Goals, Leadership, Marketing, Sales, Uncategorized

Keeping Score in the Game of Business

The last two articles looked at how important it was to set some targets for your business and how this ultimately came down to having a profit target so that you know when you’ve won the game.

So the next question is how do we keep score?

To make a profit you need to have sales and to make sales you need to have customers.  So these are good scores to keep: number of customers every day, week, month and total sales value in the same periods.

Keeping score in your business

Keeping score in your business

There’s a problem with these scores though.  Sure they are important to measure, but you can’t do anything about them directly. There are activities that go into making these things happen which also need to be measured.

Firstly, to get more customers you have to create interest through your marketing and then convert those enquiries into customers through your sales process.

So it is also important to measure your marketing success by keeping track of the number of leads generated from each of the different marketing campaigns you have running.

Your sales success can be measured by rate of conversion of enquiries into sales.

Total sales is also dictated by how much your customers spend each time and how often they buy from you.  It’s important to measure these things as well as they are key drivers of continued sales growth and measures of customer service and satisfaction.

Do your sales staff help your customers to buy everything they need to get the best from their purchase?  There’s nothing worse than buying something only to find that you needed an accessory to make it work and having to go all the way back to the vendor to get it.  In fact, if there is an alternative supplier, I’m not likely to go back.  Ever.

Measuring average sale value and number of transactions per customer per month or year are therefore key measures of success.

Finally, it’s not just the size of the sale that’s important but the profit margin on the sale.  It doesn’t help the business if you make a £200 sale but you had to offer a £100 discount to get it reducing the profit margin to zero, when a £100 pound item would have matched the customers budget better and left you with a £50 profit.  You might say you would never do that, but it happens.  Discounts, bundling, two-for-one offers, etc. are all good ways to boost sales, but beware the effect on profit margins and calculate the profitability before making the offer.  If the offer helps to convert a sale that creates a customer that will keep on coming back and the discount can be seen as an allowable investment in that customer then go ahead.  An allowable investment is one where the acquisition cost (marketing costs, discounts, etc.) are less than the likely profit gained from that customer during their lifetime as a customer.  Which can be calculated as an average of all customers.  Ideally the acquisition cost should be less than the profit from the first purchase, but that may not always be necessary if the lifetime value has a high enough degree of certainty.

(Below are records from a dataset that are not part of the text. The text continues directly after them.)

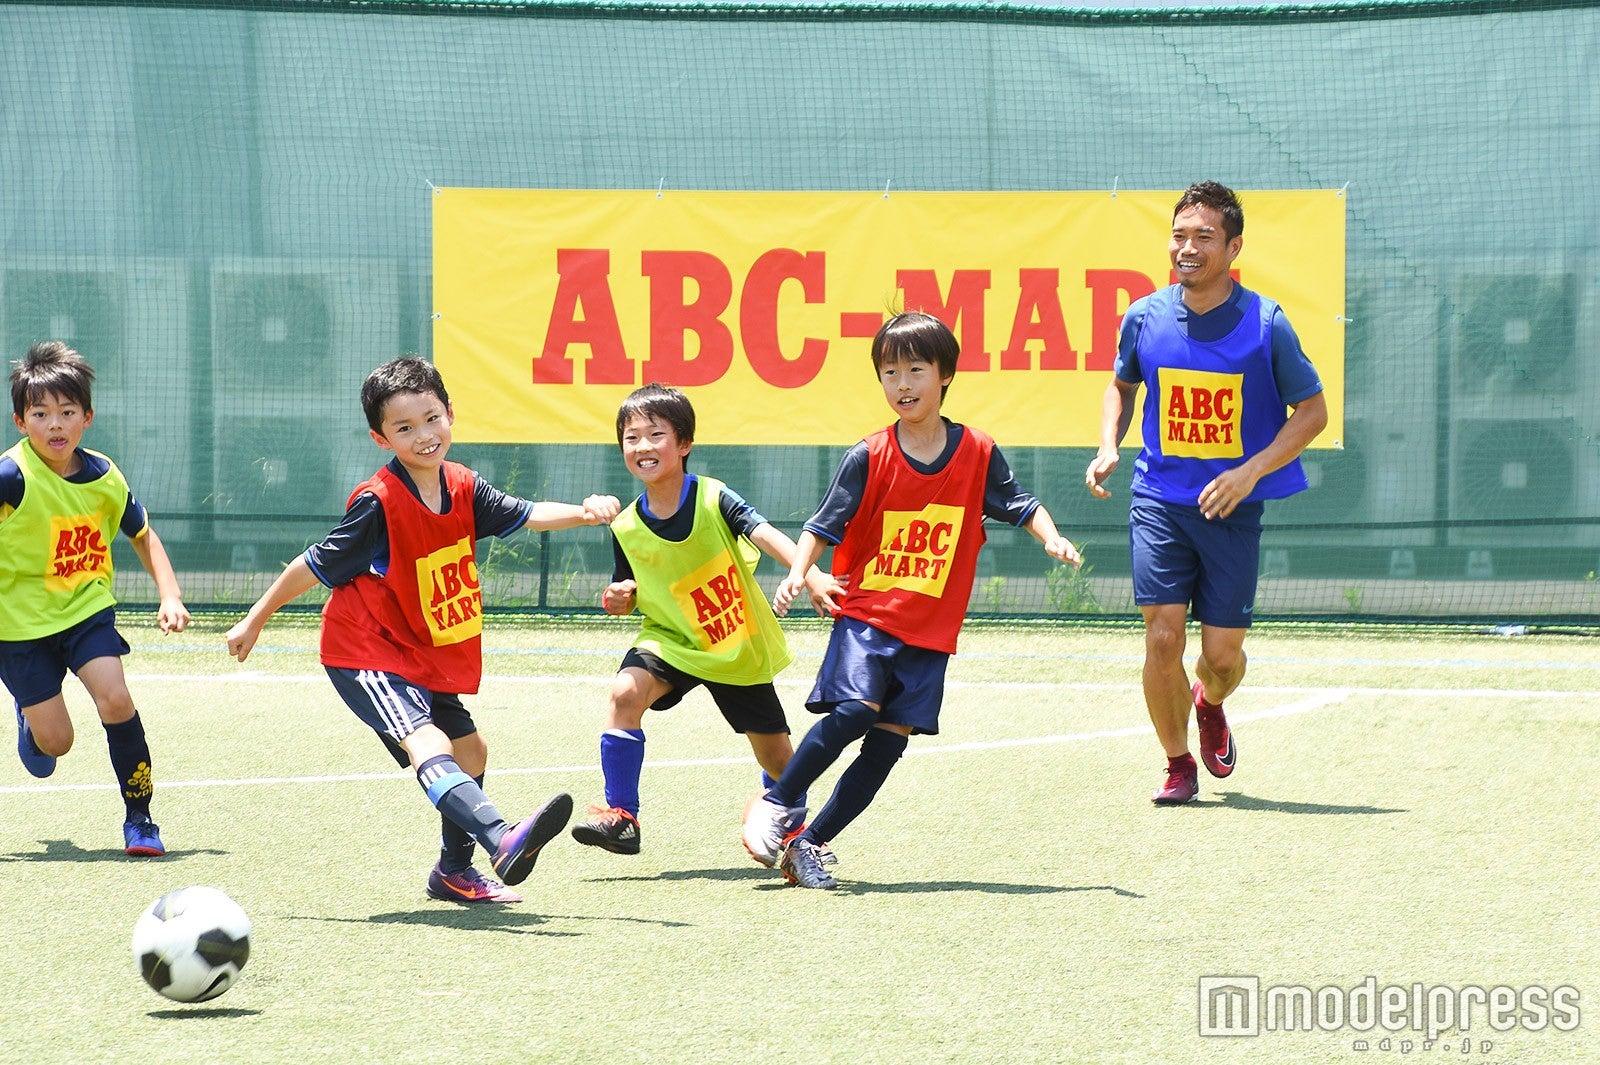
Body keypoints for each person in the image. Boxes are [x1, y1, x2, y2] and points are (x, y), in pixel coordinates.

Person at [224, 356, 620, 902]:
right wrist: (254, 620)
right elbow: (311, 564)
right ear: (380, 438)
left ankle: (454, 872)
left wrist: (585, 511)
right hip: (367, 651)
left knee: (471, 750)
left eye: (432, 419)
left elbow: (525, 513)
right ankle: (500, 836)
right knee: (427, 741)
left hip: (420, 652)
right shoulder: (377, 504)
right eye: (404, 428)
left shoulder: (463, 486)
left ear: (450, 414)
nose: (424, 436)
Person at [742, 312, 1082, 889]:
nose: (902, 383)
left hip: (931, 632)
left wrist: (1050, 537)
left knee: (886, 747)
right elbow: (822, 525)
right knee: (853, 712)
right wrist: (800, 573)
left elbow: (1021, 504)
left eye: (915, 370)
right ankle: (777, 801)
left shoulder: (977, 451)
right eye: (889, 371)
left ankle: (810, 846)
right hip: (869, 616)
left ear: (945, 375)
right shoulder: (868, 455)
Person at [1084, 180, 1328, 806]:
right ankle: (1176, 763)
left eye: (1203, 237)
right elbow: (1121, 385)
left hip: (1232, 510)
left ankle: (1210, 702)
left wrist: (1250, 472)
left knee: (1222, 658)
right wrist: (1110, 443)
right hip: (1159, 500)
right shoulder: (1144, 315)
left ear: (1233, 246)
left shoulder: (1267, 323)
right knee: (1162, 636)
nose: (1187, 248)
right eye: (1179, 236)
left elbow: (1312, 411)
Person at [570, 384, 843, 855]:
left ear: (684, 443)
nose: (643, 447)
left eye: (656, 434)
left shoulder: (714, 498)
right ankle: (622, 816)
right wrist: (621, 598)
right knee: (624, 692)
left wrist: (811, 575)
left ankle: (783, 817)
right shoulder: (626, 525)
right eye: (631, 438)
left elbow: (767, 534)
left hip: (730, 641)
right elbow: (628, 587)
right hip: (669, 639)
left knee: (782, 762)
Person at [2, 341, 190, 856]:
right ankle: (29, 715)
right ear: (20, 421)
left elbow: (142, 534)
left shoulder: (105, 476)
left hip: (86, 612)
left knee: (116, 697)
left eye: (67, 412)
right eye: (40, 414)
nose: (55, 424)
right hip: (17, 627)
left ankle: (141, 818)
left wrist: (169, 594)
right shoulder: (10, 478)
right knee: (54, 745)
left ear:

So these five measure: number of leads, conversion rate, number of transactions per customer, average value sale and profit margin (per sale, or per item, etc.) are the best scores to keep on your way to winning the game.  By measuring these you have the opportunity to improve your processes to enable you to win the game faster.

Two more measures are important though.  It’s no good making more profit faster if you go bankrupt!

How could that happen?  Well if the money starts going out faster than it’s coming in…

For example, you buy goods with 30 days to pay and then hold them in inventory for an average of 30 days before selling them on account with 30 days to pay for them.  In this case, you’ll end up paying for goods 30 days before you get paid for them, on average.

Now if you start to grow your business, selling more, faster, then you may quickly get to the point where you run out of money.  What’s more, if you stop chasing what’s owed to you because you’re too busy selling, then the cash gap could widen because your customers aren’t paying in 30 days but 45 days on average.

So as well as keeping track of the five profit building scores you also need to keep an eye on your accounts receivable, accounts payable and inventory levels so that you can be proactive in keeping them under control and keep your cashflow positive.

In service industries, productivity is more relevant than inventory, i.e. chargeable hours (hours actually charged to clients).  While in manufacturing, both productivity (widgets per day) and inventory (total work in progress including unsold stock) are important.

With those measures in place, you can start to keep score in your business which will allow you to develop and optimise all the relevant processes to reach your profit target more quickly.  As things move forward, you might want to look at other drivers and indicators in your business.  A bit like measuring assists, number of passes, yards run, corners earned, free-kicks given away in football.  They don’t immediately relate to goals scored, but they might give you clues.